A CASA E O RIO. Terceiro Andamento.

Um ramo de lírios roxos, tia Nina! Como tu gostavas de lírios! Aqui tens, sobre o mármore liso do teu rosto! Usavas seda azul antes, muito antes de haver manhãs claras e frias como esta. E o teu rosto era outro, como um regaço doce.
Não há ninguém por aqui. Até para visitar os mortos parece ser necessário escolher bem as horas. E, no entanto, é bem certo que não há tempo por aqui, tia Nina, e que a solidão te deve atormentar. Ninguém menciona o teu nome, ninguém se lembra de ti. Como é fácil perder a memória! A Laura visita-me sempre e eu fico à espera que ela me dê notícias tuas, não sei bem porquê, como se fosse uma obrigação que ela não cumpre. Talvez porque ela ficou na nossa casa e me pareça sempre provável que ela encon­tre, caído atrás da senhorinha de damasco anil, o dedal de prata que tu perdeste há tanto tempo. Ou penso que ela me vai dizer: "Sabes, ontem fiz biscoitos de natas por aquela receita da tia Nina!"

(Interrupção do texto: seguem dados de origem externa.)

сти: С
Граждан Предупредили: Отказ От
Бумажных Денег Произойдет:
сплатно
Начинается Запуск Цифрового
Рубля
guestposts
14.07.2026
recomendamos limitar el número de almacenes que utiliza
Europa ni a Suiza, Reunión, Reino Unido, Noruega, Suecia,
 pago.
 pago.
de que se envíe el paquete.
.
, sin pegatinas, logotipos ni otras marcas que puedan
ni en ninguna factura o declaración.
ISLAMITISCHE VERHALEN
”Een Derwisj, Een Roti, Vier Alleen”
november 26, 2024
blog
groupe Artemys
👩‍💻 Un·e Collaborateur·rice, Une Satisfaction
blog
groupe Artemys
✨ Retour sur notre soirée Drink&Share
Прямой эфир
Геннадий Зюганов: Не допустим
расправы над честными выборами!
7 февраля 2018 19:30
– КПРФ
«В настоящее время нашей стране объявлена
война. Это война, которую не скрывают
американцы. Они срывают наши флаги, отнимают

Mas a Laura acredita que eu estou louca... Fala-me como se eu fosse criança. E por vezes quase gostava de ser, sabes, tia Nina, como quando eu era bem pequena e tu ainda eras livre e alegre e vivias connosco e as minhas irmãs ainda não tinham nascido. Só eu me posso lembrar desse tempo, nenhuma delas se recorda de ti como um pássaro azul à espera da Primavera. Rias, brincavas comigo e por vezes ficavas séria, como se algo de verdadei­ramente importante se fosse decidindo em ti. A mamã chamava-te Nini, nome um pouco ridículo se não fosse a ternura que carregava. Ternura igual só a de Rodrigo que te vira crescer. Às vezes, quando me traz o chá ou me lembra as horas para que eu vá dormir, tenho vontade de lhe perguntar ou de lhe contar coisas sobre ti. Mas vejo-o tão velho, com passos tão cansados e olhos tão tristes que nada digo. Perdeu as suas duas meninas. Primeiro a mamã e agora tu.

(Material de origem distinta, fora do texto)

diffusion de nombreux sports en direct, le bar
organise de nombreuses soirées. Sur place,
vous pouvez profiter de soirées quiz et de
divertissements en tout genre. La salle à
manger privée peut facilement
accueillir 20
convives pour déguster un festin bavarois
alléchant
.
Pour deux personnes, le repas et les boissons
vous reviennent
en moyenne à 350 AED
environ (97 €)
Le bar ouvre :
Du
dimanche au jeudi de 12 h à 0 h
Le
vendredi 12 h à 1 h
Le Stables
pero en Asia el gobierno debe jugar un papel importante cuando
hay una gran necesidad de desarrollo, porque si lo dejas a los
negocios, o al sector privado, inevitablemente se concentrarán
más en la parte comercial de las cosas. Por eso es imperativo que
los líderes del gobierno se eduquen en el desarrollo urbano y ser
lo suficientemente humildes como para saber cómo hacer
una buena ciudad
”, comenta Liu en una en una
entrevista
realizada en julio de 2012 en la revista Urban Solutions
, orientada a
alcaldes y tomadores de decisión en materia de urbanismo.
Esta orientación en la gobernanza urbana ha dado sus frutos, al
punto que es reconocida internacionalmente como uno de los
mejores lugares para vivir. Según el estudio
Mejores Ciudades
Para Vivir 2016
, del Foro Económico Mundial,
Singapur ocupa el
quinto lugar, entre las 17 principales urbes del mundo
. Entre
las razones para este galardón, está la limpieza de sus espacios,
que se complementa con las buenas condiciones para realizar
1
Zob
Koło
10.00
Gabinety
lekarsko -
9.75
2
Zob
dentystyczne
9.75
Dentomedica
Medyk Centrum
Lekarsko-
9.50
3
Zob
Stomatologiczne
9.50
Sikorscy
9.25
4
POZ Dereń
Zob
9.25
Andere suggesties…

O teu rosto é macio mesmo assim. A terra aqui tem um cheiro acre a molhado e profundo que impressiona. Faz pensar que a terra tem uma alma grande e misteriosa, que assusta e atrai. Por vezes, quando venho e me sento perto de ti e me esqueço das horas, julgo ouvir muitos e variados murmúrios, indistintos. Como se esta terra toda, carregada de memória e vozes, se levantasse a falar e, não alcançando o seu esforço, se deixasse logo após cair na sua paz. Não posso falar de tal coisa à Laura! Pensa que eu estou louca só porque às vezes me esqueço das horas ou me distraio. Pobre Laura! Como sofre naquele casarão! Vejo nos seus olhos que me vem visitar porque as paredes a atormentam e gostaria de fugir e descansar. Pobre Laura!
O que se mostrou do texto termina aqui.